- [EXERCISE DIRECTIONS]:
Using the listing below, please count the lines that contain the string "Elliot". Only the number is wanted.

- [EXERCISE MATERIALS]:
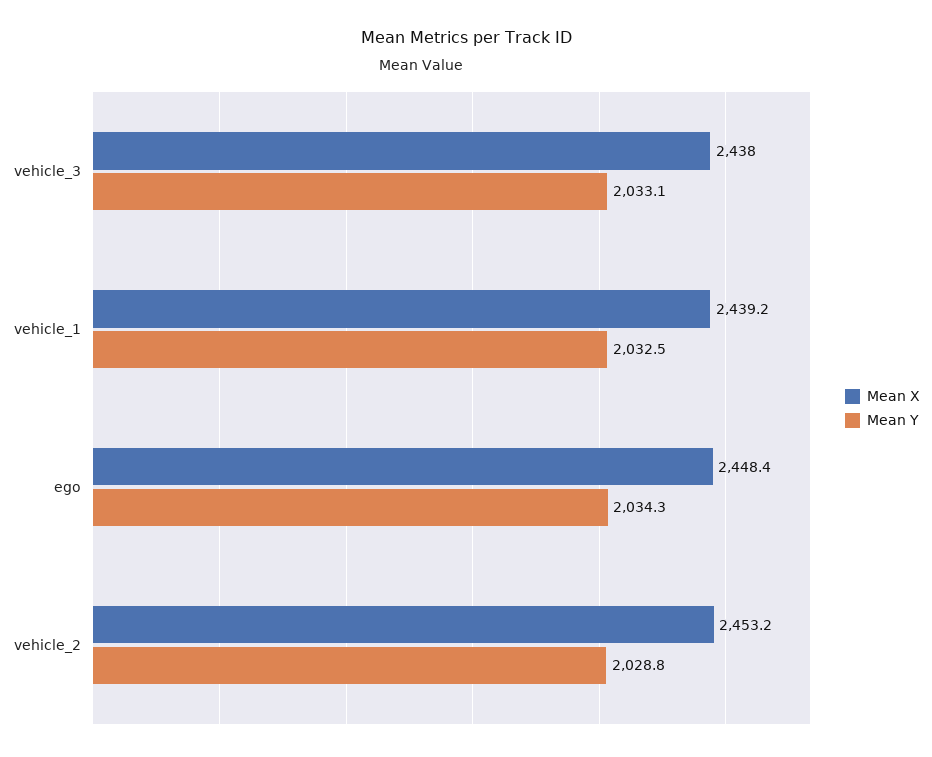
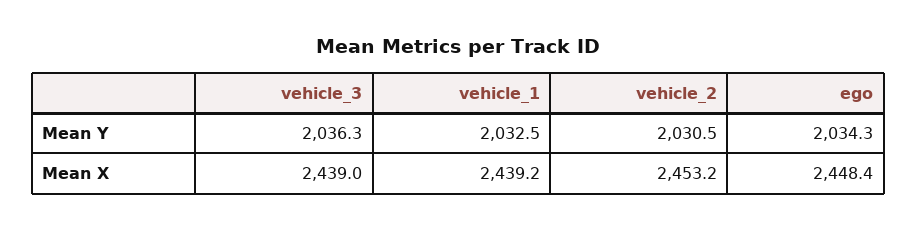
  {
    "Mean X": {
-     "vehicle_3": 2438,
+     "vehicle_3": 2439,
      "vehicle_1": 2439.2,
      "ego": 2448.4,
      "vehicle_2": 2453.2
    },
    "Mean Y": {
-     "vehicle_3": 2033.1,
+     "vehicle_3": 2036.3,
      "vehicle_1": 2032.5,
      "ego": 2034.3,
-     "vehicle_2": 2028.8
+     "vehicle_2": 2030.5
    }
  }

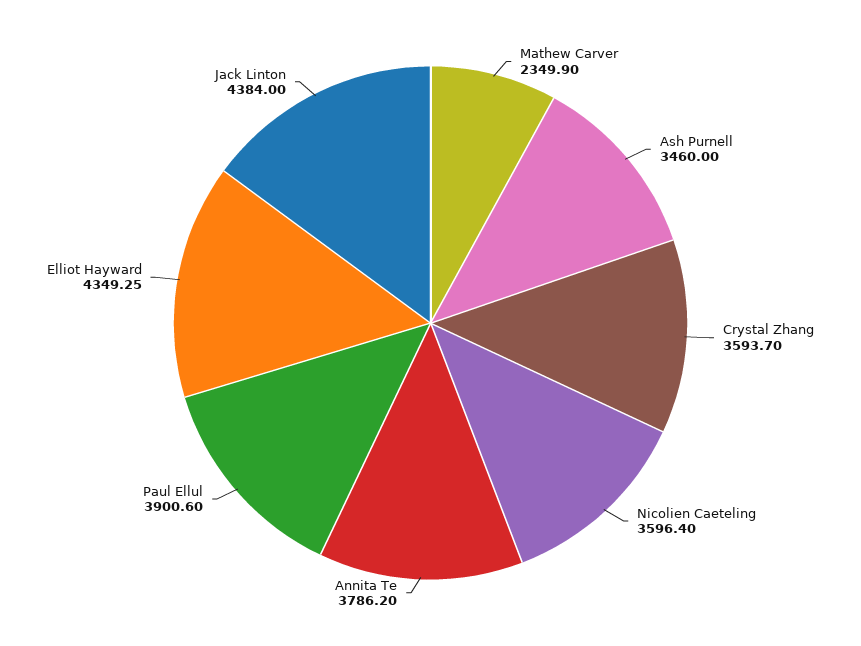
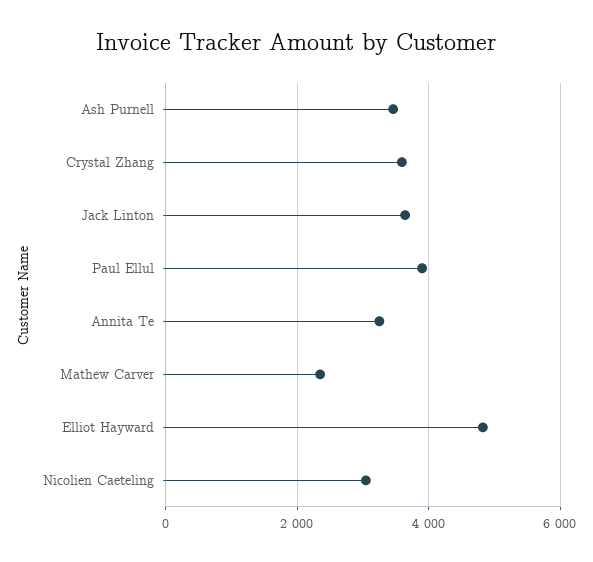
  {
    "Mathew Carver": 2349.9,
    "Ash Purnell": 3460,
    "Crystal Zhang": 3593.7,
-   "Nicolien Caeteling": 3596.4,
+   "Nicolien Caeteling": 3000,
-   "Annita Te": 3786.2,
+   "Annita Te": 3200,
    "Paul Ellul": 3900.6,
-   "Elliot Hayward": 4349.25,
+   "Elliot Hayward": 4800,
-   "Jack Linton": 4384
+   "Jack Linton": 3600
  }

- [ANSWER]:
2